There's an interesting and controversial figure who ranks high in the UK 'nutritionist' field, Patrick Holford, who is under public challenge from Ben Goldacre and merits a whole chapter of the latter's book "Bad Science". This morning I came across a piece of Holford's addressed to our Prime Minister, lobbying for funds for a modest enough investigation into the efficacy of B vitamins in preventing or slowing the progression of Alzheimer's. It's brief and can be found at


It contains the familiar and irrebuttable theme:

"The trouble is, to put it bluntly, that there appears to be a built-in bias against research funding for non-patentable, non-drug approaches, that might be seen to compete with lucrative drug approaches, despite the fact that the science stacks up extremely well and no dementia prevention drugs have yet been proven to work. Please fund this vital research which would prove, once and for all, that Alzheimer’s disease is preventable in those with raised homocysteine levels, and also give people an easy way to take positive prevention steps."

For all the value of the immense effort and funds being poured into research by the drug companies (and long may the GOOD research continue) it is undeniably the case that there are big interests vested in our NOT finding quick, cheap cures for ailments on which careers are built (cf. gastroenterology and antibiotics for helicobacter pylori) and also whole companies. What's more, there's a lot more kudos in attracting a huge research grant from a high-profile company which will trumpet the 'breakthrough' you'll duly announce (even if your 'work' is utter crap).

In decrying all of the waste and corruption inherent in the present drug research model one doesn't have too throw the baby out with the bath-water. By the same token it remains desirable to watch out for biased rubbishing of low-cost solid work that threatens to derail the gravy train.

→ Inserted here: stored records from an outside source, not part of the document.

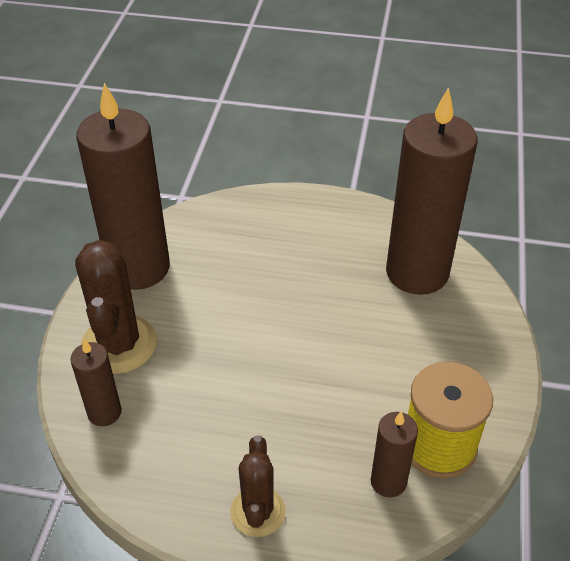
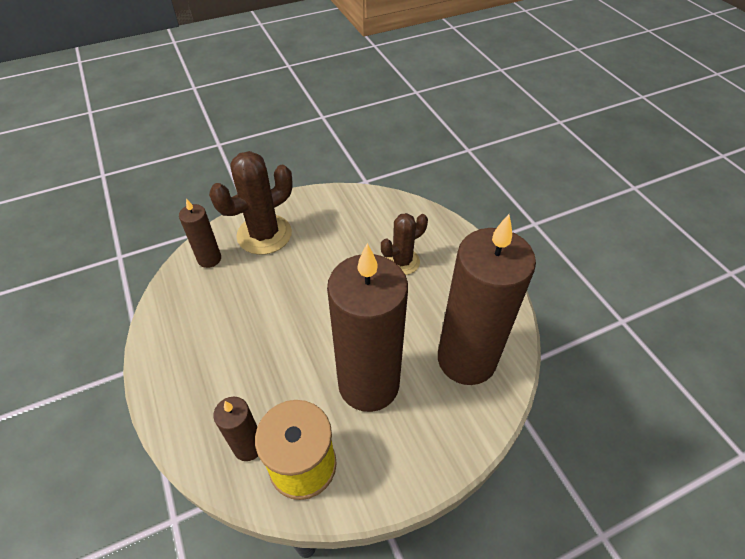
camera: 55 degrees right, 5 degrees up
brown candle [76,83,170,290] -> brown candle moved to [327,243,408,412]
brown cactus [230,436,286,537] -> brown cactus moved to [381,213,428,275]

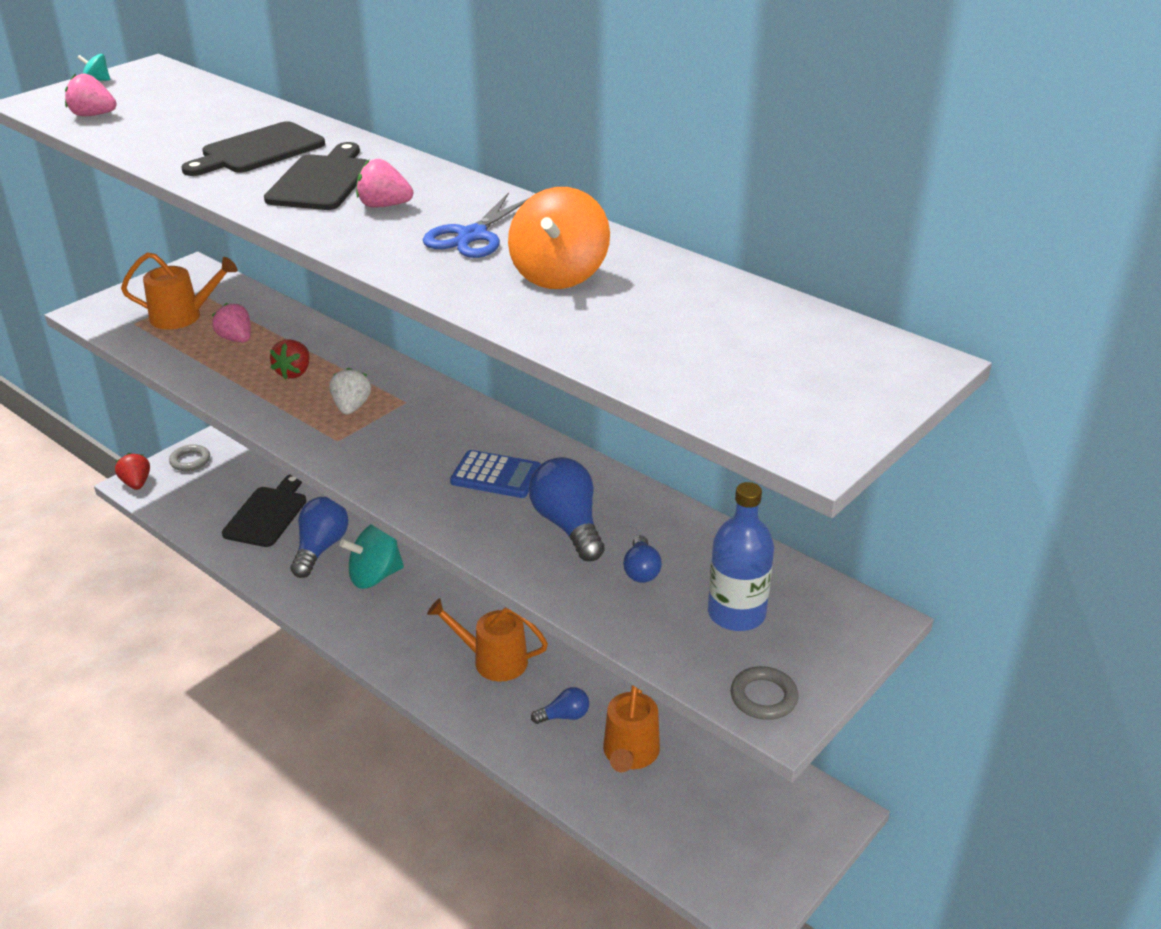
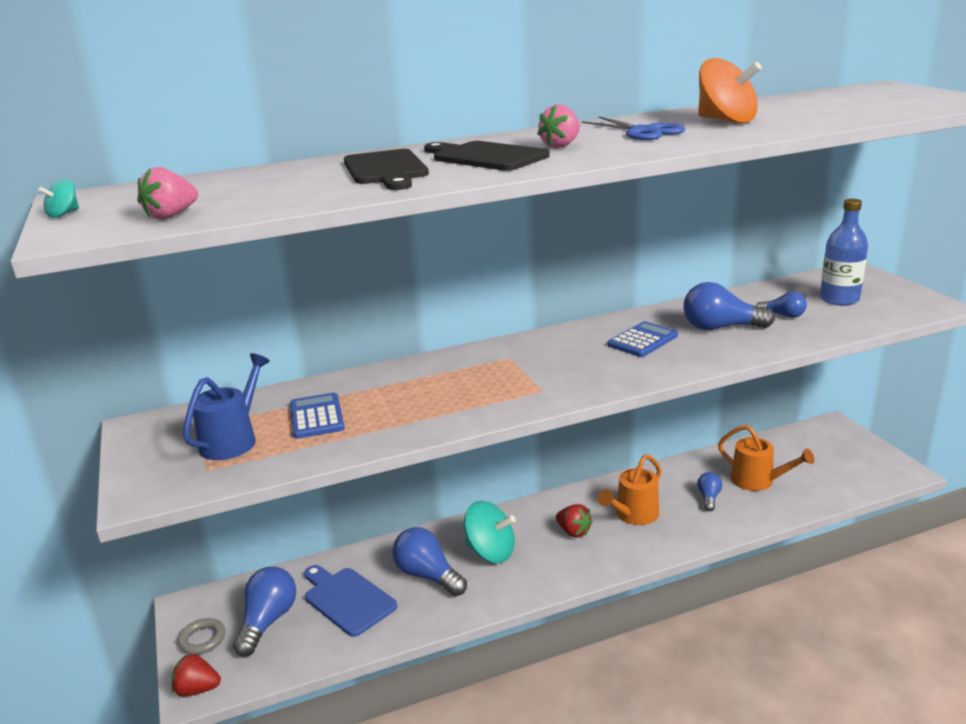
camera: 60 degrees left, 10 degrees down
orange watering can [121,252,237,329] -> blue watering can [183,353,270,460]
pink strawberry [212,303,251,342] -> blue calculator [290,393,345,439]
black cutting board [222,475,306,547] -> blue cutting board [304,565,397,637]
red strawberry [270,339,310,379] -> red strawberry moved to [556,504,593,538]
white strawberry [329,367,371,414] -> none
turquoise spinning top [339,525,404,589] -> turquoise spinning top turned 75 degrees counterclockwise [464,501,516,563]
grey ring [730,666,798,720] -> none
none -> blue light bulb [233,567,296,657]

Holford's campaign doesn't depend on his personal credibility. It's well rooted in the work of a man of impeccable credentials. The under-linked article in our MailOnline (not a distinguished title in the British press, but there's good and bad to be found most places - hence the need for keeping one's critical faculties up to scratch) gives the nub of the case, more discreetly framed


Lest anyone is in any doubt about the author's capacity you can quickly see here why he should be listened to


Bottom line, I suggest, is to be ruthlessly critical but try to stay as open-minded as possible and receptive to new ideas unless their provenance is patently contemptible.